If a client has created a new resource, the new resource's link should be included in response as well which can be used for read, update, and delete operations on that resource by using different HTTP verbs. For operations other than typical CRUD, it will obviously have more URLs, so URLs for those operations should also be in the response, so that all endpoints related to the resource can be discoverable from one entry point.

Due to HATEOAS, an endpoint exposes links to related endpoints. This reduces the need of a thorough API documentation, although not completely, but one does not need to see the API documentation for the links already being exposed.

This states that the server can add more functionality to the REST client, by sending code that can be executable by that client. In the context of the web, one such example is JavaScript code that the server sends to the browser.

Let's consider an example to understand this better.

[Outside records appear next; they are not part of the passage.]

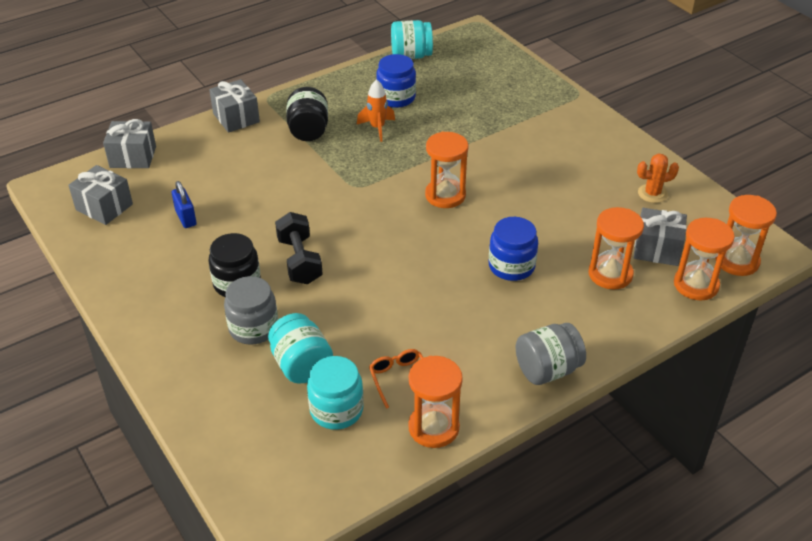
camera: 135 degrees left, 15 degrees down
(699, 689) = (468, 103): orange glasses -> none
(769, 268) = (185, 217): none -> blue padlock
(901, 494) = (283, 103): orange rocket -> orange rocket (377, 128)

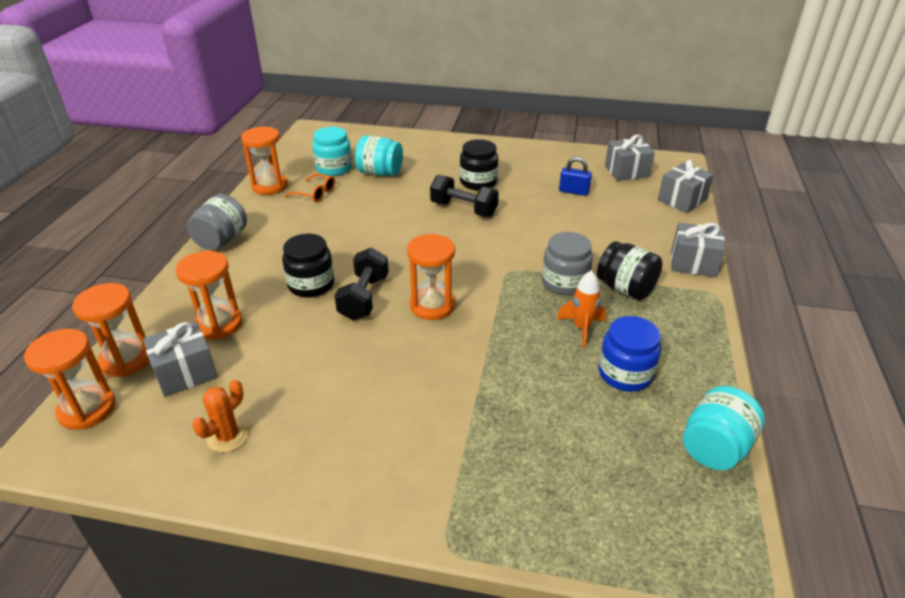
camera: 135 degrees right, 5 degrees down
(253, 328) = (432, 172): grey jar -> grey jar (564, 283)
(484, 230) = (364, 298): none -> black dumbbell
(511, 266) = (311, 285): blue jar -> black jar

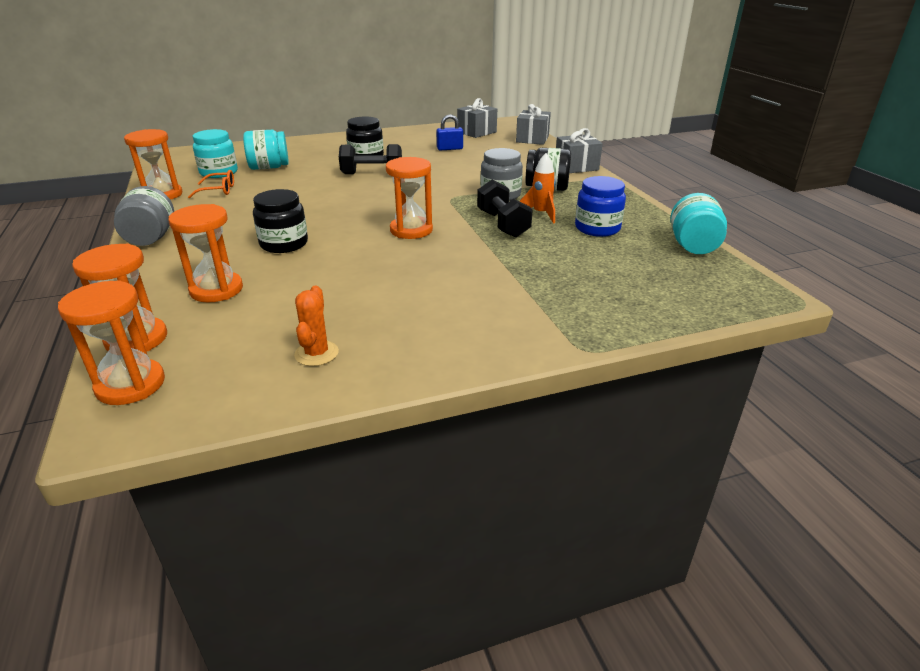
camera: 30 degrees left, 5 degrees down
(185, 372) = (219, 328): grey gift -> none
(364, 298) = (345, 240): black dumbbell -> black dumbbell (502, 224)

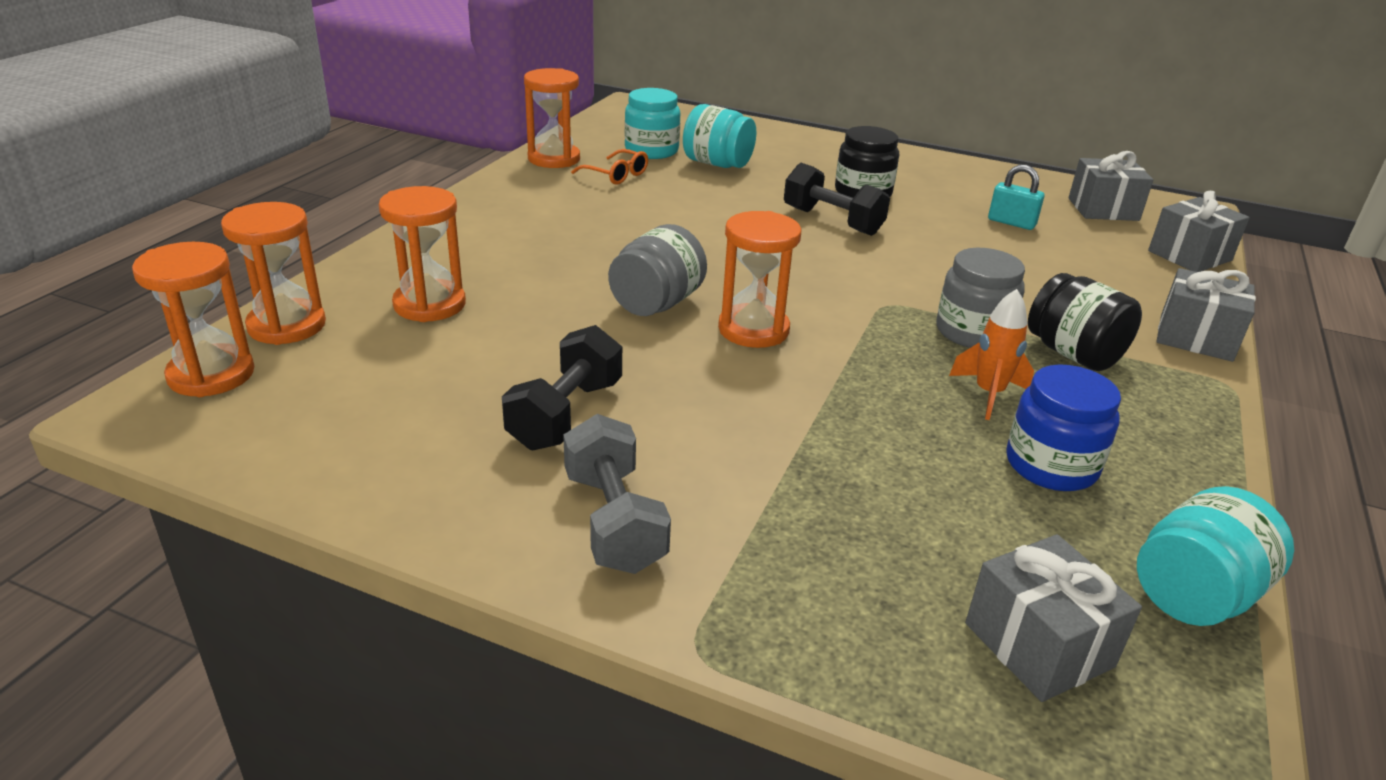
camera: 40 degrees right, 0 degrees up
(151, 238) = (466, 210): grey jar -> grey jar (656, 304)
(284, 244) = (578, 278): black jar -> none
(316, 353) = (397, 441): orange cactus -> none
(450, 149) = (1011, 222): blue padlock -> turquoise padlock
(479, 327) = (614, 521): none -> grey dumbbell
(502, 224) = (899, 382): black dumbbell -> black dumbbell (566, 414)
(678, 284) = (1038, 645): none -> grey gift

For example, a web browser acts like a REST client and the server passes HTML content that the browser renders. At the server side, there is some sort of server-side language which is performing some logical work at the server side. But if we want to add some logic which will work in the browser then we (as server-side developers) will have to send some JavaScript code to the client side and the browser and then execute that JavaScript code. So that the JavaScript code can add validation to a form, some animation or anything else, that couldn't be possible simply in HTML content. That JavaScript code is code on demand which the server sends to the client that extends the functionality of the REST client.

Note that sending code on demand to the client is optional, and not required if we don't want to extend the client's functionality.

This constraint states that the REST system can have multiple layers and if a client is requesting for a response and getting a response, it can't be differentiated if it was returned from the server or another middle-ware server. So if one server layer is replaced by an other, it doesn't affect the client unless it provides what it is expected to provide. In short, one layer doesn't have knowledge beyond the next layer with which it is interacting directly.